Provided passage:

It's anti-war radio.
Next up is Chris Anders, senior legislative counsel with the ACLU in their Washington legislative office.
Welcome back to the show, Chris.
How are you?
Hi, good afternoon.
Uh, you too.
Welcome back to the show.
Good to talk to you.
Uh, very important stuff to talk about.
First of all, a federal judge did a right thing and struck down a bad thing.
Nuh-uh.
Come on.
Is that really true?
In the news this week, does that happen?
Yeah, it was, it was certainly a, uh, an interesting decision, good decision.
Um, it's still a very early stage in the litigation.
Um, and we'll just have to see, see where it goes, but, um, uh, but it's something that, um, is up on the internet and people, uh, you know, can and should read, it's a, it's a very readable decision too.
Yeah.
Good times.
And, um, uh, they can also of course, uh, read, I don't know if, I'm sorry, I didn't even see the ACLU site, but Marcy Wheeler and Glenn Greenwald and others have great write-ups on it.
Uh, basically what happened was, um, Daniel Ellsberg and, um, Chris Hedges and, uh, a few others, uh, sued saying that they were damaged under the passage of the amendments to the National Defense Authorization Act passed last year.
I think it was, had the name 2012 on it.
Right.
But, uh, but, um, that said that.
Obama or whoever's the president, uh, on his will can have Americans arrested and held by the military in this country.
And, um, and so this federal judge said that at least, I'm not exactly sure, but you can't do it right now.
She put an injunction on him, not a, didn't make a final decision, but put a temporary hold at least on the implementation of that policy in any way.

Extracted data entries
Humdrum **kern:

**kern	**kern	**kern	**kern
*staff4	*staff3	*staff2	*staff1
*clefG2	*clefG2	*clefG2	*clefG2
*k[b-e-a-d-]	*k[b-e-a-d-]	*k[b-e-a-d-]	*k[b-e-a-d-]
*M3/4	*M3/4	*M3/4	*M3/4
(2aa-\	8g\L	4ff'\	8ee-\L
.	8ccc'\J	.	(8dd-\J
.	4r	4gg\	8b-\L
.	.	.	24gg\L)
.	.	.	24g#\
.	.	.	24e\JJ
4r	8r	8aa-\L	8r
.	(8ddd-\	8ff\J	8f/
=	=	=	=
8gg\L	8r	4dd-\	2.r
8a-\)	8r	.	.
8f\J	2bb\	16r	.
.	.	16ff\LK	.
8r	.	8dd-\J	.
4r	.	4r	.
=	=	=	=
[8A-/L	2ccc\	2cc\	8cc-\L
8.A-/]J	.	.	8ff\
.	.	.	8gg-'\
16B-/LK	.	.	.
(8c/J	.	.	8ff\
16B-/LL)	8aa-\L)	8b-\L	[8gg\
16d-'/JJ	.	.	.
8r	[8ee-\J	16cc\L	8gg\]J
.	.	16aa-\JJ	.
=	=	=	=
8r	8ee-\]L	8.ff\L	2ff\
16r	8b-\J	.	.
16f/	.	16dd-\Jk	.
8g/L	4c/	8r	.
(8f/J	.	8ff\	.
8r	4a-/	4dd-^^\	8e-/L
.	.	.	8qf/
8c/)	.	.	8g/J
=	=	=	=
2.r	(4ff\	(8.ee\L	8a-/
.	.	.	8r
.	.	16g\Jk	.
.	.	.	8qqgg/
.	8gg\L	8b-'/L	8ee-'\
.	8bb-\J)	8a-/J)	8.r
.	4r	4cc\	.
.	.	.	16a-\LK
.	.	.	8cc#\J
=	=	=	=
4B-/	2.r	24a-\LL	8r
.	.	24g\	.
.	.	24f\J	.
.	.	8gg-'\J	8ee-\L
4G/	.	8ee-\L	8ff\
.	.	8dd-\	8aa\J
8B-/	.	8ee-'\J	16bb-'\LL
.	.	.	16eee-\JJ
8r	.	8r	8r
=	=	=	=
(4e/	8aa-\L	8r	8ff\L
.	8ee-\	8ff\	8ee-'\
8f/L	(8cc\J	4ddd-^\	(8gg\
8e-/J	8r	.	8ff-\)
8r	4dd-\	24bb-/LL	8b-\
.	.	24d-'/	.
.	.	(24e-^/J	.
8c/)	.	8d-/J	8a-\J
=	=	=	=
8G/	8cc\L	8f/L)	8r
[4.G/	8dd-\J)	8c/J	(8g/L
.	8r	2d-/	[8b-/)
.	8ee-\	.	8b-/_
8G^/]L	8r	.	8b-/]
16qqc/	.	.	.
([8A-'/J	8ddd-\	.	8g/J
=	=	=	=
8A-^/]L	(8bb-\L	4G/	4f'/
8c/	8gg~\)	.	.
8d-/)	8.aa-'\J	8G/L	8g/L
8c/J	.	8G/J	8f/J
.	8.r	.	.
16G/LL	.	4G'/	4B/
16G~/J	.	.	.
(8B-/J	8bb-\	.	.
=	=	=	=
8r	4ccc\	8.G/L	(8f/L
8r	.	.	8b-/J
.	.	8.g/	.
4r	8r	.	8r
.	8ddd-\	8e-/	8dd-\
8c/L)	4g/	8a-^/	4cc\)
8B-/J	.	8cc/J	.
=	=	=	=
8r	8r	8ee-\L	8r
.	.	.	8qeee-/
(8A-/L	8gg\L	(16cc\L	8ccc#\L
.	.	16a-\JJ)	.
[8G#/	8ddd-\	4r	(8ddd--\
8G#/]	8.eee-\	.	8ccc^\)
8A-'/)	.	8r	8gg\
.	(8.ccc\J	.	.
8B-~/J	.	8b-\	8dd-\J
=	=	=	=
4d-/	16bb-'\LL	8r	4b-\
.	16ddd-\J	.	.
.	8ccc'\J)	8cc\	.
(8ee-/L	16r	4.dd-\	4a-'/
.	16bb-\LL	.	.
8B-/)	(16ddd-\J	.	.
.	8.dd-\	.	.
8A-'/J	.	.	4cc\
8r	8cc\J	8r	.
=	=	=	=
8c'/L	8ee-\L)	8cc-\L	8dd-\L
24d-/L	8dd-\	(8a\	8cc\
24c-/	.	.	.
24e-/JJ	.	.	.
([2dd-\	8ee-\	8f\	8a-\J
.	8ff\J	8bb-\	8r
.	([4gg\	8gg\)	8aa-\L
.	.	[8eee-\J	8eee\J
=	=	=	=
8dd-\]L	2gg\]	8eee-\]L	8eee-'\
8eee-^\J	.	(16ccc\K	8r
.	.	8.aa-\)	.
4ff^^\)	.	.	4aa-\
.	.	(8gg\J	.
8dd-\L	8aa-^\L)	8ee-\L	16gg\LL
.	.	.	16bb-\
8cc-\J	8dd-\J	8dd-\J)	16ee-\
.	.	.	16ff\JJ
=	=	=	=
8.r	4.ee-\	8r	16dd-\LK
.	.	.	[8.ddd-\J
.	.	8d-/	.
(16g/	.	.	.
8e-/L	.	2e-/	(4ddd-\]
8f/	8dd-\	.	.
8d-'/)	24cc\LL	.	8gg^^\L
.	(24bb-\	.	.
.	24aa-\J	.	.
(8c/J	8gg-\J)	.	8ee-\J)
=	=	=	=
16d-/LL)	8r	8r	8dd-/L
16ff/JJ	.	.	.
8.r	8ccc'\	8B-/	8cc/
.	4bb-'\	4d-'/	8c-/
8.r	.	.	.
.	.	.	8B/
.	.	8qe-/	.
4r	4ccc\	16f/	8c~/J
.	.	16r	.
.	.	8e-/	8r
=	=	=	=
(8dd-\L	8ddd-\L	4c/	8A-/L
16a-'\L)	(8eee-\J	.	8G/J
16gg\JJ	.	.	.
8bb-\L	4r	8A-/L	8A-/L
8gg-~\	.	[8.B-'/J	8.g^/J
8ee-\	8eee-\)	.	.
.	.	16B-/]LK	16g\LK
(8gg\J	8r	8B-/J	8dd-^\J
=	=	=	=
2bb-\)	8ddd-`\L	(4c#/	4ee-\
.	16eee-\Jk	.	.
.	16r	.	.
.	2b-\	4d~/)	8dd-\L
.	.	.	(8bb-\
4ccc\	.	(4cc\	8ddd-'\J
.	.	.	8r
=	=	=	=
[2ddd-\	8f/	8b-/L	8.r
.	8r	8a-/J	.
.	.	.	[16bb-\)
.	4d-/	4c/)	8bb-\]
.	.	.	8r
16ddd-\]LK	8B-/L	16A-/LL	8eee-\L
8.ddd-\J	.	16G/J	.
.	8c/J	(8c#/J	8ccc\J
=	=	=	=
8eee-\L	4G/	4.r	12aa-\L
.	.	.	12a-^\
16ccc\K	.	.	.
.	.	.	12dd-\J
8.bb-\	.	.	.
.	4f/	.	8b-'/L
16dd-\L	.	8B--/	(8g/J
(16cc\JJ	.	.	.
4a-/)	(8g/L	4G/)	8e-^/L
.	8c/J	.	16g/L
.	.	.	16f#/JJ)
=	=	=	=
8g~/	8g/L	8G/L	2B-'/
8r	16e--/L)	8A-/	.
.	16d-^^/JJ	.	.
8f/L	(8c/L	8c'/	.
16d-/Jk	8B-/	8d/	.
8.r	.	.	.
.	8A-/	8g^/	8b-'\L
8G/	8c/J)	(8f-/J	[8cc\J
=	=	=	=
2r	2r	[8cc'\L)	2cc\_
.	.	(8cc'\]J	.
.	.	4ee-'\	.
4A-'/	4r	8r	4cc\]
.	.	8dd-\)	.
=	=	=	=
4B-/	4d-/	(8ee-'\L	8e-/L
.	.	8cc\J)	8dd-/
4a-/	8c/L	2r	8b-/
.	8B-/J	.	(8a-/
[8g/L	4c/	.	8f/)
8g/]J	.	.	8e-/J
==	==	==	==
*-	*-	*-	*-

Aim:
Please write out the radio interview transcript in full, word for word. The listing stands apart from the radio interview transcript.

Result for this task:
It's anti-war radio.
Next up is Chris Anders, senior legislative counsel with the ACLU in their Washington legislative office.
Welcome back to the show, Chris.
How are you?
Hi, good afternoon.
Uh, you too.
Welcome back to the show.
Good to talk to you.
Uh, very important stuff to talk about.
First of all, a federal judge did a right thing and struck down a bad thing.
Nuh-uh.
Come on.
Is that really true?
In the news this week, does that happen?
Yeah, it was, it was certainly a, uh, an interesting decision, good decision.
Um, it's still a very early stage in the litigation.
Um, and we'll just have to see, see where it goes, but, um, uh, but it's something that, um, is up on the internet and people, uh, you know, can and should read, it's a, it's a very readable decision too.
Yeah.
Good times.
And, um, uh, they can also of course, uh, read, I don't know if, I'm sorry, I didn't even see the ACLU site, but Marcy Wheeler and Glenn Greenwald and others have great write-ups on it.
Uh, basically what happened was, um, Daniel Ellsberg and, um, Chris Hedges and, uh, a few others, uh, sued saying that they were damaged under the passage of the amendments to the National Defense Authorization Act passed last year.
I think it was, had the name 2012 on it.
Right.
But, uh, but, um, that said that.
Obama or whoever's the president, uh, on his will can have Americans arrested and held by the military in this country.
And, um, and so this federal judge said that at least, I'm not exactly sure, but you can't do it right now.
She put an injunction on him, not a, didn't make a final decision, but put a temporary hold at least on the implementation of that policy in any way.